Start of Block

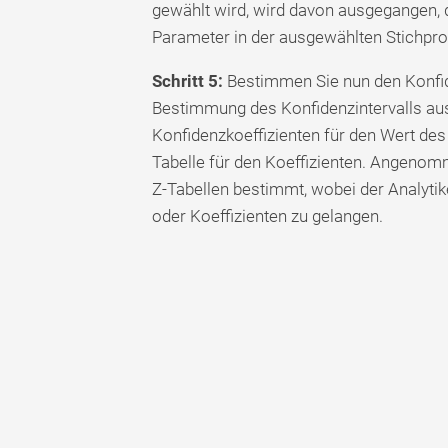
gewählt wird, wird davon ausgegangen, da
Parameter in der ausgewählten Stichprob
Schritt 5:
Bestimmen Sie nun den Konfiden
Bestimmung des Konfidenzintervalls a
Konfidenzkoeffizienten für den Wert des
Tabelle für den Koeffizienten. Angenom
Z-Tabellen bestimmt, wobei der Analytik
oder Koeffizienten zu gelangen.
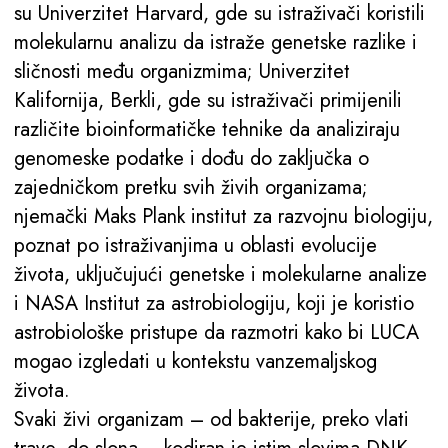
su Univerzitet Harvard, gde su istraživači koristili
molekularnu analizu da istraže genetske razlike i
sličnosti među organizmima; Univerzitet
Kalifornija, Berkli, gde su istraživači primijenili
različite bioinformatičke tehnike da analiziraju
genomeske podatke i dođu do zaključka o
zajedničkom pretku svih živih organizama;
njemački Maks Plank institut za razvojnu biologiju,
poznat po istraživanjima u oblasti evolucije
života, uključujući genetske i molekularne analize
i NASA Institut za astrobiologiju, koji je koristio
astrobiološke pristupe da razmotri kako bi LUCA
mogao izgledati u kontekstu vanzemaljskog
života.
Svaki živi organizam – od bakterije, preko vlati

End of Block

> _Exercise details_
Filtering the entries above by the word "Univerzitet", copy each line that matches.

> _Task output_
su Univerzitet Harvard, gde su istraživači koristili
sličnosti među organizmima; Univerzitet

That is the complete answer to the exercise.